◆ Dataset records
BEGIN
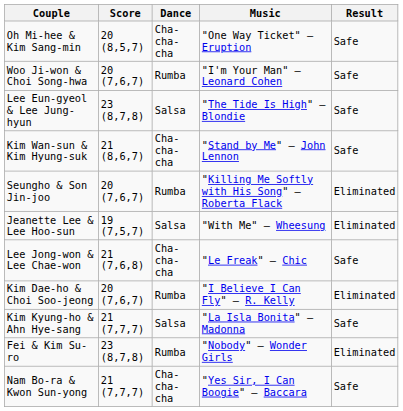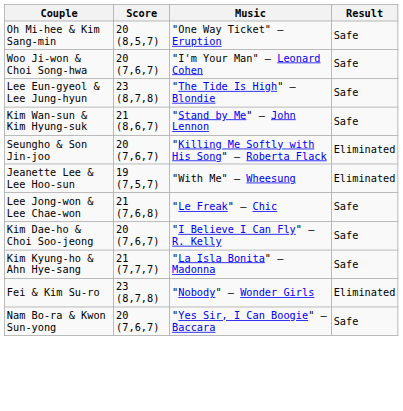- column: Dance | Cha-cha-cha | Rumba | Salsa | Cha-cha-cha | Rumba | Salsa | Cha-cha-cha | Rumba | Salsa | Rumba | Cha-cha-cha
Kim Dae-ho & Choi Soo-jeong | Result: Eliminated -> Safe
Nam Bo-ra & Kwon Sun-yong | Score: 21 (7,7,7) -> 20 (7,6,7)
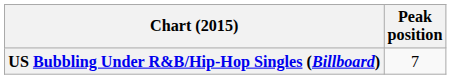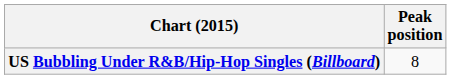US Bubbling Under R&B/Hip-Hop Singles (Billboard) | Peak position: 7 -> 8
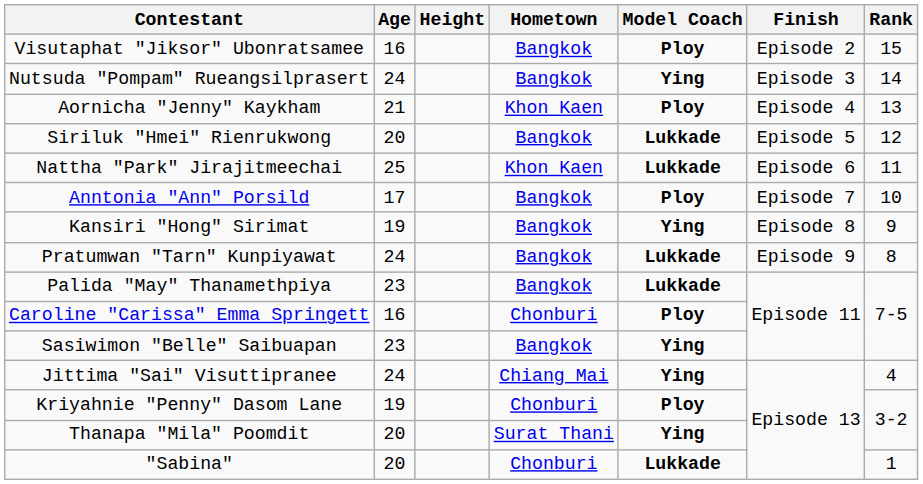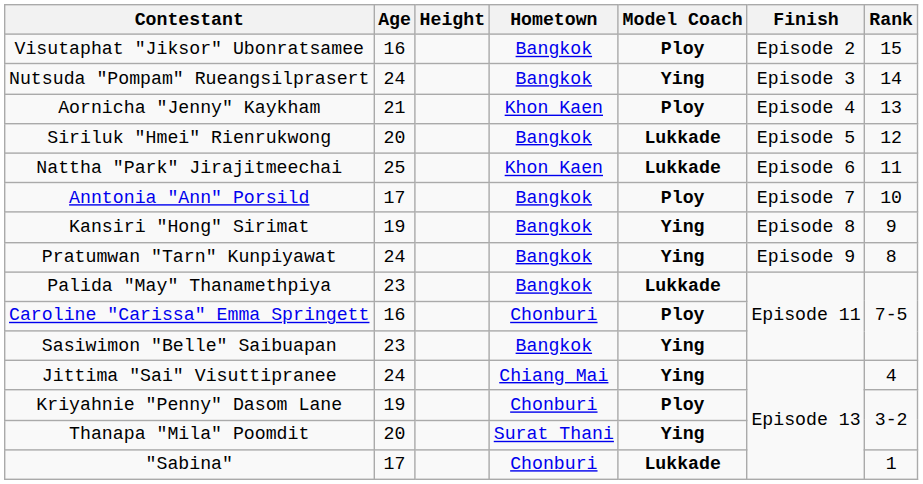Pratumwan "Tarn" Kunpiyawat | Model Coach: Lukkade -> Ying
"Sabina" | Age: 20 -> 17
END
◆ AIM OF THE TASK
Please transcribe every line of the records above word for word, leaving out the pictures.

◆ FULL ANSWER
- column: Dance | Cha-cha-cha | Rumba | Salsa | Cha-cha-cha | Rumba | Salsa | Cha-cha-cha | Rumba | Salsa | Rumba | Cha-cha-cha
Kim Dae-ho & Choi Soo-jeong | Result: Eliminated -> Safe
Nam Bo-ra & Kwon Sun-yong | Score: 21 (7,7,7) -> 20 (7,6,7)
US Bubbling Under R&B/Hip-Hop Singles (Billboard) | Peak position: 7 -> 8
Pratumwan "Tarn" Kunpiyawat | Model Coach: Lukkade -> Ying
"Sabina" | Age: 20 -> 17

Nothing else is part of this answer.